| 2.2 | gr. | chromic acid |
| 2. | potash | |
| .8 | uncomb. potash | |
| 1.4 | carb. potash | |
| .3 | sulphate of potash | |
| 6.7 |
With this liquid neutralized by nitric acid, I formed the chromates of lead, barytes, iron, and mercury; and I am inclined to believe these salts are nearly constituted as under:
| Neutral | chromate | of potash | 46 | acid | + | 42 | potash |
| — | — | of barytes | 46 | — | + | 68 | barytes |
| — | — | of lead | 46 | — | + | 97 | oxide |
| — | — | of iron | 46 | — | + | 32 | oxide (black) |
| — | — | of mercury | 46 | — | + | 174 | oxide (black) |
According to these results, the atom of chromic acid weighs 46; it is made 44 by the results of Berzelius, and from 45 to 62 by those of Vauquelin; I would not be understood to place great confidence in the above results of mine, though I am persuaded they will be found good approximations.
Is the chromic acid the deutoxide, or the tritoxide of chromium?
The determination will evidently be affected by the question, how much oxygen must be abstracted from the chromic acid to reduce it to the green oxide. Vauquelin finds 46 acid to lose 6½ oxygen, and Berzelius 10½, when converted into green oxide by heat.

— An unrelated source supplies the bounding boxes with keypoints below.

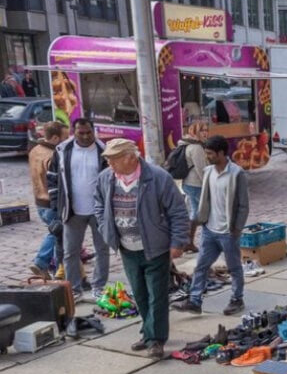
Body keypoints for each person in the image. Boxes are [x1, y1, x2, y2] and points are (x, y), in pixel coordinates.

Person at [95, 138, 189, 359]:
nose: (109, 163)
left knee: (157, 294)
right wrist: (104, 226)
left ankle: (155, 339)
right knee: (139, 293)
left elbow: (178, 211)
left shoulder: (157, 177)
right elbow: (98, 204)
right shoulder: (106, 179)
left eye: (113, 159)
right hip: (126, 247)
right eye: (107, 159)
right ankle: (148, 333)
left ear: (130, 157)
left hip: (155, 247)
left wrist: (178, 242)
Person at [174, 135, 250, 316]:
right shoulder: (208, 171)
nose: (207, 157)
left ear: (221, 153)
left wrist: (237, 228)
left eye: (210, 153)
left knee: (234, 267)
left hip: (228, 232)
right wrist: (202, 220)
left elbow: (243, 205)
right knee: (201, 266)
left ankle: (237, 298)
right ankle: (194, 301)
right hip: (209, 229)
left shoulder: (236, 173)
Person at [48, 118, 110, 300]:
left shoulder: (104, 151)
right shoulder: (62, 151)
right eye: (80, 133)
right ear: (74, 132)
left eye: (88, 132)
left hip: (99, 211)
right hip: (72, 210)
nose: (84, 136)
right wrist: (56, 206)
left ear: (93, 131)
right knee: (70, 252)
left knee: (102, 250)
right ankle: (74, 289)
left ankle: (99, 286)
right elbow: (52, 178)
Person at [28, 121, 68, 279]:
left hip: (39, 201)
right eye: (65, 137)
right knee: (57, 234)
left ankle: (56, 270)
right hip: (51, 202)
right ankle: (42, 263)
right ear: (56, 138)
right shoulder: (53, 156)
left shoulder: (35, 150)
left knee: (58, 235)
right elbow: (57, 182)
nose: (68, 140)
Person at [179, 121, 209, 252]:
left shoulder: (187, 144)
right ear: (195, 131)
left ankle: (188, 242)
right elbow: (202, 169)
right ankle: (205, 243)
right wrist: (209, 185)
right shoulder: (196, 147)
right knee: (206, 214)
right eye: (202, 130)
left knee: (196, 213)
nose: (206, 133)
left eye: (207, 130)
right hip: (196, 184)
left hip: (188, 183)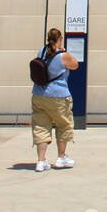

From the former of these, one would infer chrome to be 32, the green or protoxide of chrome to be 39, and the acid or deutoxide 46: from the latter, chrome = 25, protoxide = 32 (unknown), the green oxide = 1 protoxide and 1 deutoxide united [= 71 = 50 chrome + 21 oxygen = (25 chrome + 10½ oxygen) × 2 = 35½ × 2] the deutoxide = 39, and the tritoxide or chromic acid = 46. I have not had an opportunity to perform any experiment that appears to me decisive as to the accuracy of one or other of these views; but shall make a few remarks relative to them.
The green oxide being the most prominent compound next to the chromic acid, being commonly produced from it by any deoxidizing process, being the lowest oxide known, and combining with acids, is on these accounts entitled to the consideration of the protoxide; indeed there does not seem an instance where the protoxide of a metal is unknown, whilst the deutoxide and compound oxides are known. There is however, another oxide observed by Vauquelin and by Berzelius, which is obtained by heating the nitrate, or combination of nitric acid and the green oxide, to dryness and expelling the acid; this oxide is brown, and gives oxymuriatic acid when treated with muriatic acid; on this account it would seem to be intermediate between the green oxide and the chromic acid; it is probably a combination of the two, or the chromate of chromium. On the other view however, it must be considered as the deutoxide. What corroborates the notion of the green oxide being 39, is the fact which I have observed, of 46 parts of chromic acid combining with 64 of the green oxide of iron to form 110 of chromate of iron; in this combination the oxide of iron may be said to borrow 1 atom of oxygen from the chromic acid, and the compound may then be considered as the union of the green oxide of chrome, and the red oxide of iron. When this precipitate is subjected to the action of muriatic acid, a green solution is obtained containing the oxide of chrome, and red oxide of iron is precipitated, as Vauquelin has observed. To form the above chromate (or rather subchromate) of iron, let a given portion of neutral chromate of potash be treated with green sulphate of iron, and lime water be added, sufficient to saturate the sulphuric acid, a brown red precipitate is obtained; more sulphate and lime water must be gradually added to the clear liquid till the precipitate become green, when the proportions will be found as above stated. This artificial compound seems a subchromate; whereas the native compound seems to be a chromate. That there is some uncertainty in decomposing a chromate by heat with a view to obtain the green oxide, I have reason to suspect from having decomposed 5⅓ grains of chromate of mercury by a moderate red heat; this compound contained 1.1 chromic acid, and it yielded only .6 of green oxide, whereas it should have been .9 or .8 at least.
Upon the whole I think the evidence is in favour of the opinion that the atom of chrome is 32, the green or protoxide 39, and the deutoxide or chromic acid is 46.
24. Oxides of uranium.
There appear to be two oxides of uranium from the experiments of Klaproth, Bucholz, and Vauquelin; but the proportions of metal and oxygen have not been very nearly ascertained, from the great scarcity of the minerals containing this metal. (Vid. Bucholz, An. de Chimie, 56—142. Vauquelin, ibid. 68—277; or Nicholson’s Journ. 25—69). The oxides are obtained by precipitation from solutions of the minerals in the nitric or muriatic acid, the foreign substances being first separated.